PROBLEM TO WORK ON: Quote only the span from the first line of the entries to the line containing "Protect your Linguistic", both ends kept. Leave every picture out.

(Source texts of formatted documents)

========================================

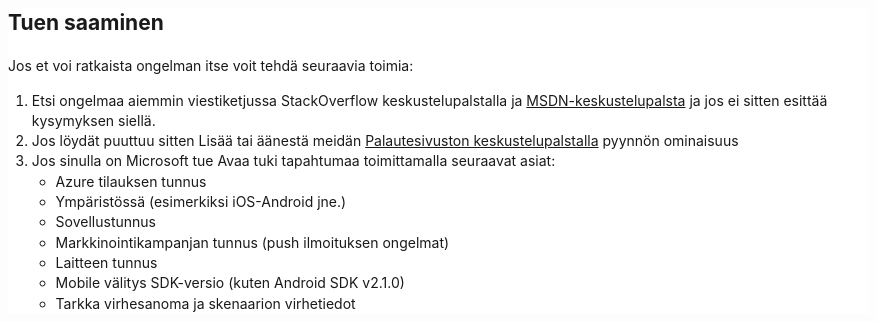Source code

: ## <a name="getting-support"></a>Tuen saaminen

Jos et voi ratkaista ongelman itse voit tehdä seuraavia toimia:

1. Etsi ongelmaa aiemmin viestiketjussa StackOverflow keskustelupalstalla ja [MSDN-keskustelupalsta](https://social.msdn.microsoft.com/Forums/windows/en-US/home?forum=azuremobileengagement) ja jos ei sitten esittää kysymyksen siellä. 
2. Jos löydät puuttuu sitten Lisää tai äänestä meidän [Palautesivuston keskustelupalstalla](https://feedback.azure.com/forums/285737-mobile-engagement/) pyynnön ominaisuus
3. Jos sinulla on Microsoft tue Avaa tuki tapahtumaa toimittamalla seuraavat asiat: 
    - Azure tilauksen tunnus
    - Ympäristössä (esimerkiksi iOS-Android jne.)
    - Sovellustunnus
    - Markkinointikampanjan tunnus (push ilmoituksen ongelmat)
    - Laitteen tunnus
    - Mobile välitys SDK-versio (kuten Android SDK v2.1.0)
    - Tarkka virhesanoma ja skenaarion virhetiedot
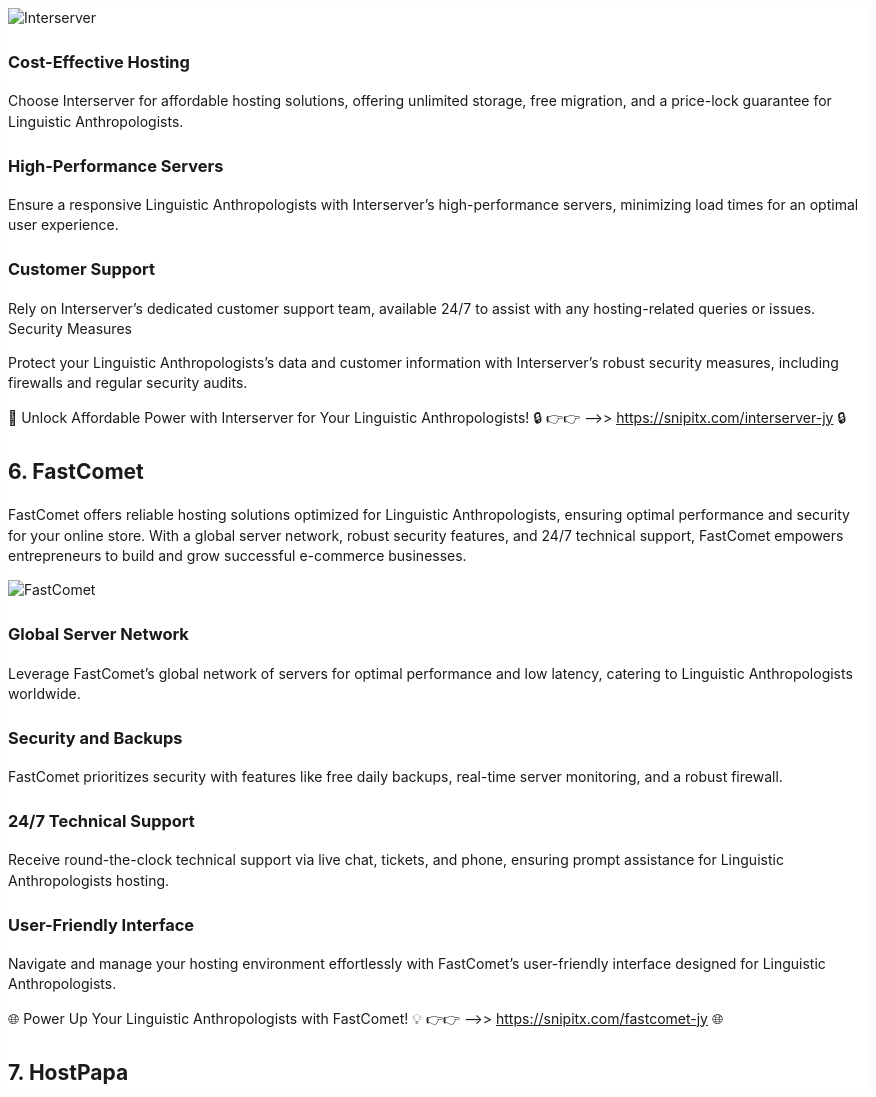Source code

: ![Interserver](https://i.imgur.com/OM5dOEW.jpeg "Interserver Hosting")

### Cost-Effective Hosting
Choose Interserver for affordable hosting solutions, offering unlimited storage, free migration, and a price-lock guarantee for Linguistic Anthropologists.

### High-Performance Servers
Ensure a responsive Linguistic Anthropologists with Interserver’s high-performance servers, minimizing load times for an optimal user experience.

### Customer Support
Rely on Interserver’s dedicated customer support team, available 24/7 to assist with any hosting-related queries or issues.
Security Measures

Protect your Linguistic Anthropologists’s data and customer information with Interserver’s robust security measures, including firewalls and regular security audits.

💸 Unlock Affordable Power with Interserver for Your Linguistic Anthropologists! 🔒
👉👉 -->> https://snipitx.com/interserver-jy 🔒

## 6. FastComet

FastComet offers reliable hosting solutions optimized for Linguistic Anthropologists, ensuring optimal performance and security for your online store. With a global server network, robust security features, and 24/7 technical support, FastComet empowers entrepreneurs to build and grow successful e-commerce businesses.

![FastComet](https://i.imgur.com/7qgXuWp.png "FastComet Hosting")

### Global Server Network
Leverage FastComet’s global network of servers for optimal performance and low latency, catering to Linguistic Anthropologists worldwide.

### Security and Backups
FastComet prioritizes security with features like free daily backups, real-time server monitoring, and a robust firewall.

### 24/7 Technical Support
Receive round-the-clock technical support via live chat, tickets, and phone, ensuring prompt assistance for Linguistic Anthropologists hosting.

### User-Friendly Interface
Navigate and manage your hosting environment effortlessly with FastComet’s user-friendly interface designed for Linguistic Anthropologists.

🌐 Power Up Your Linguistic Anthropologists with FastComet! 💡
👉👉 -->> https://snipitx.com/fastcomet-jy 🌐

## 7. HostPapa
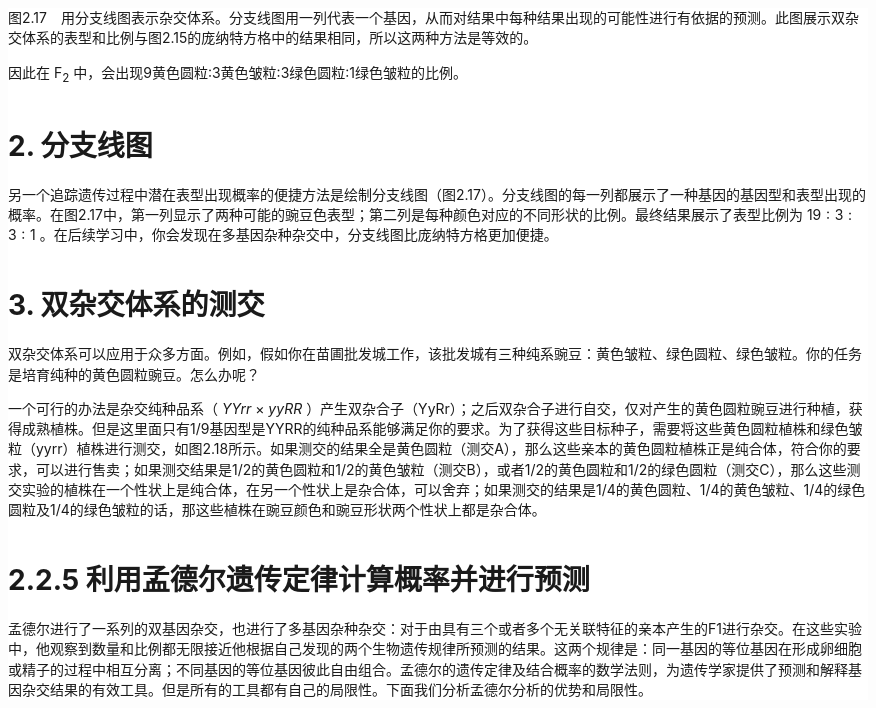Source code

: 图2.17　用分支线图表示杂交体系。分支线图用一列代表一个基因，从而对结果中每种结果出现的可能性进行有依据的预测。此图展示双杂交体系的表型和比例与图2.15的庞纳特方格中的结果相同，所以这两种方法是等效的。  

因此在 $\mathrm{F}_{2}$ 中，会出现9黄色圆粒∶3黄色皱粒∶3绿色圆粒∶1绿色皱粒的比例。  

# 2. 分支线图  

另一个追踪遗传过程中潜在表型出现概率的便捷方法是绘制分支线图（图2.17）。分支线图的每一列都展示了一种基因的基因型和表型出现的概率。在图2.17中，第一列显示了两种可能的豌豆色表型；第二列是每种颜色对应的不同形状的比例。最终结果展示了表型比例为 $19:3:3:1$ 。在后续学习中，你会发现在多基因杂种杂交中，分支线图比庞纳特方格更加便捷。  

# 3. 双杂交体系的测交  

双杂交体系可以应用于众多方面。例如，假如你在苗圃批发城工作，该批发城有三种纯系豌豆：黄色皱粒、绿色圆粒、绿色皱粒。你的任务是培育纯种的黄色圆粒豌豆。怎么办呢？  

一个可行的办法是杂交纯种品系（ $Y Y r r\ \times\ y y R R$ ）产生双杂合子（YyRr）；之后双杂合子进行自交，仅对产生的黄色圆粒豌豆进行种植，获得成熟植株。但是这里面只有1/9基因型是YYRR的纯种品系能够满足你的要求。为了获得这些目标种子，需要将这些黄色圆粒植株和绿色皱粒（yyrr）植株进行测交，如图2.18所示。如果测交的结果全是黄色圆粒（测交A），那么这些亲本的黄色圆粒植株正是纯合体，符合你的要求，可以进行售卖；如果测交结果是1/2的黄色圆粒和1/2的黄色皱粒（测交B），或者1/2的黄色圆粒和1/2的绿色圆粒（测交C），那么这些测交实验的植株在一个性状上是纯合体，在另一个性状上是杂合体，可以舍弃；如果测交的结果是1/4的黄色圆粒、1/4的黄色皱粒、1/4的绿色圆粒及1/4的绿色皱粒的话，那这些植株在豌豆颜色和豌豆形状两个性状上都是杂合体。  

# 2.2.5 利用孟德尔遗传定律计算概率并进行预测  

孟德尔进行了一系列的双基因杂交，也进行了多基因杂种杂交：对于由具有三个或者多个无关联特征的亲本产生的F1进行杂交。在这些实验中，他观察到数量和比例都无限接近他根据自己发现的两个生物遗传规律所预测的结果。这两个规律是：同一基因的等位基因在形成卵细胞或精子的过程中相互分离；不同基因的等位基因彼此自由组合。孟德尔的遗传定律及结合概率的数学法则，为遗传学家提供了预测和解释基因杂交结果的有效工具。但是所有的工具都有自己的局限性。下面我们分析孟德尔分析的优势和局限性。  
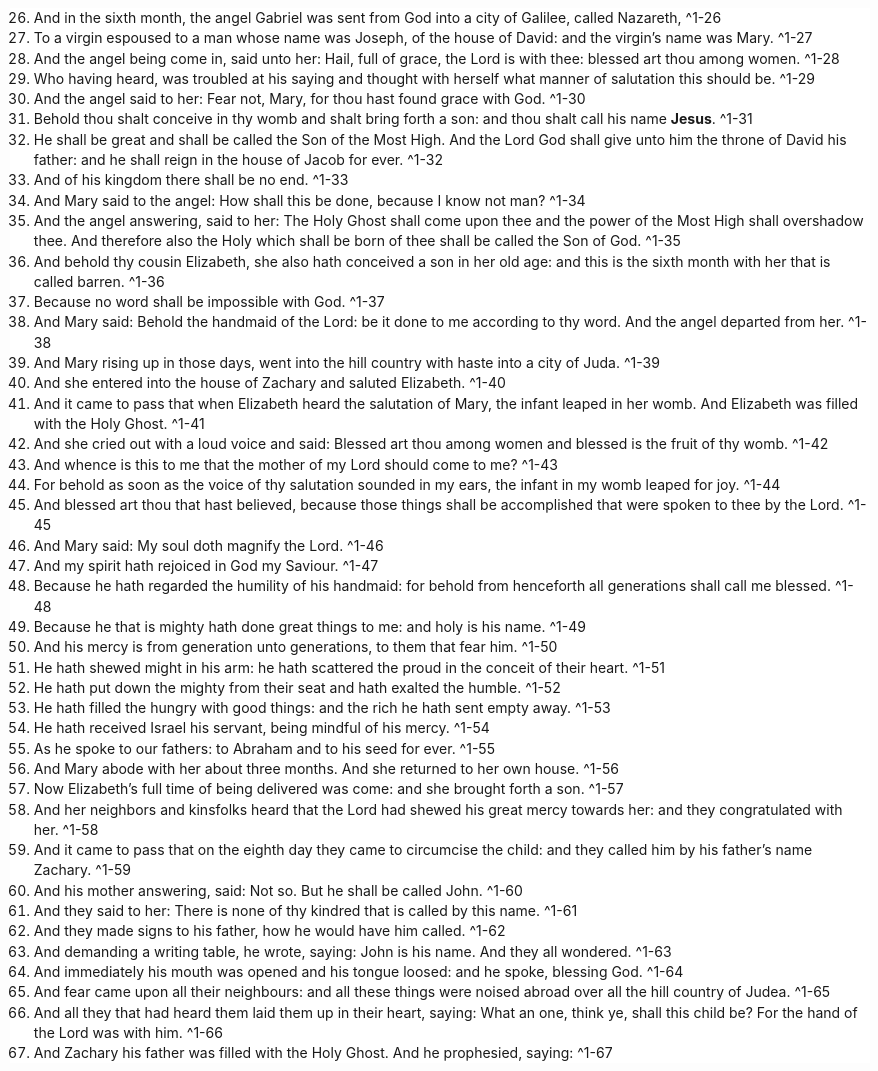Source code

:  26. And in the sixth month, the angel Gabriel was sent from God into a city of Galilee, called Nazareth, ^1-26
 27. To a virgin espoused to a man whose name was Joseph, of the house of David: and the virgin’s name was Mary. ^1-27
 28. And the angel being come in, said unto her: Hail, full of grace, the Lord is with thee: blessed art thou among women. ^1-28
 29. Who having heard, was troubled at his saying and thought with herself what manner of salutation this should be. ^1-29
 30. And the angel said to her: Fear not, Mary, for thou hast found grace with God. ^1-30
 31. Behold thou shalt conceive in thy womb and shalt bring forth a son: and thou shalt call his name **Jesus**. ^1-31
 32. He shall be great and shall be called the Son of the Most High. And the Lord God shall give unto him the throne of David his father: and he shall reign in the house of Jacob for ever. ^1-32
 33. And of his kingdom there shall be no end. ^1-33
 34. And Mary said to the angel: How shall this be done, because I know not man? ^1-34
 35. And the angel answering, said to her: The Holy Ghost shall come upon thee and the power of the Most High shall overshadow thee. And therefore also the Holy which shall be born of thee shall be called the Son of God. ^1-35
 36. And behold thy cousin Elizabeth, she also hath conceived a son in her old age: and this is the sixth month with her that is called barren. ^1-36
 37. Because no word shall be impossible with God. ^1-37
 38. And Mary said: Behold the handmaid of the Lord: be it done to me according to thy word. And the angel departed from her. ^1-38
 39.  And Mary rising up in those days, went into the hill country with haste into a city of Juda. ^1-39
 40.  And she entered into the house of Zachary and saluted Elizabeth. ^1-40
 41.  And it came to pass that when Elizabeth heard the salutation of Mary, the infant leaped in her womb. And Elizabeth was filled with the Holy Ghost. ^1-41
 42.  And she cried out with a loud voice and said: Blessed art thou among women and blessed is the fruit of thy womb. ^1-42
 43.  And whence is this to me that the mother of my Lord should come to me? ^1-43
 44.  For behold as soon as the voice of thy salutation sounded in my ears, the infant in my womb leaped for joy. ^1-44
 45.  And blessed art thou that hast believed, because those things shall be accomplished that were spoken to thee by the Lord. ^1-45
 46.  And Mary said: My soul doth magnify the Lord. ^1-46
 47.  And my spirit hath rejoiced in God my Saviour. ^1-47
 48.  Because he hath regarded the humility of his handmaid: for behold from henceforth all generations shall call me blessed. ^1-48
 49.  Because he that is mighty hath done great things to me: and holy is his name. ^1-49
 50.  And his mercy is from generation unto generations, to them that fear him. ^1-50
 51.  He hath shewed might in his arm: he hath scattered the proud in the conceit of their heart. ^1-51
 52.  He hath put down the mighty from their seat and hath exalted the humble. ^1-52
 53.  He hath filled the hungry with good things: and the rich he hath sent empty away. ^1-53
 54.  He hath received Israel his servant, being mindful of his mercy. ^1-54
 55.  As he spoke to our fathers: to Abraham and to his seed for ever. ^1-55
 56.  And Mary abode with her about three months. And she returned to her own house. ^1-56
 57.  Now Elizabeth’s full time of being delivered was come: and she brought forth a son. ^1-57
 58.  And her neighbors and kinsfolks heard that the Lord had shewed his great mercy towards her: and they congratulated with her. ^1-58
 59.  And it came to pass that on the eighth day they came to circumcise the child: and they called him by his father’s name Zachary. ^1-59
 60.  And his mother answering, said: Not so. But he shall be called John. ^1-60
 61.  And they said to her: There is none of thy kindred that is called by this name. ^1-61
 62.  And they made signs to his father, how he would have him called. ^1-62
 63.  And demanding a writing table, he wrote, saying: John is his name. And they all wondered. ^1-63
 64.  And immediately his mouth was opened and his tongue loosed: and he spoke, blessing God. ^1-64
 65.  And fear came upon all their neighbours: and all these things were noised abroad over all the hill country of Judea. ^1-65
 66.  And all they that had heard them laid them up in their heart, saying: What an one, think ye, shall this child be? For the hand of the Lord was with him. ^1-66
 67.  And Zachary his father was filled with the Holy Ghost. And he prophesied, saying: ^1-67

========================================

WRITTEN ANSWER:
Source code

: ## <a name="getting-support"></a>Tuen saaminen

Jos et voi ratkaista ongelman itse voit tehdä seuraavia toimia:

1. Etsi ongelmaa aiemmin viestiketjussa StackOverflow keskustelupalstalla ja [MSDN-keskustelupalsta](https://social.msdn.microsoft.com/Forums/windows/en-US/home?forum=azuremobileengagement) ja jos ei sitten esittää kysymyksen siellä. 
2. Jos löydät puuttuu sitten Lisää tai äänestä meidän [Palautesivuston keskustelupalstalla](https://feedback.azure.com/forums/285737-mobile-engagement/) pyynnön ominaisuus
3. Jos sinulla on Microsoft tue Avaa tuki tapahtumaa toimittamalla seuraavat asiat: 
    - Azure tilauksen tunnus
    - Ympäristössä (esimerkiksi iOS-Android jne.)
    - Sovellustunnus
    - Markkinointikampanjan tunnus (push ilmoituksen ongelmat)
    - Laitteen tunnus
    - Mobile välitys SDK-versio (kuten Android SDK v2.1.0)
    - Tarkka virhesanoma ja skenaarion virhetiedot
Source code

: ![Interserver](https://i.imgur.com/OM5dOEW.jpeg "Interserver Hosting")

### Cost-Effective Hosting
Choose Interserver for affordable hosting solutions, offering unlimited storage, free migration, and a price-lock guarantee for Linguistic Anthropologists.

### High-Performance Servers
Ensure a responsive Linguistic Anthropologists with Interserver’s high-performance servers, minimizing load times for an optimal user experience.

### Customer Support
Rely on Interserver’s dedicated customer support team, available 24/7 to assist with any hosting-related queries or issues.
Security Measures

Protect your Linguistic Anthropologists’s data and customer information with Interserver’s robust security measures, including firewalls and regular security audits.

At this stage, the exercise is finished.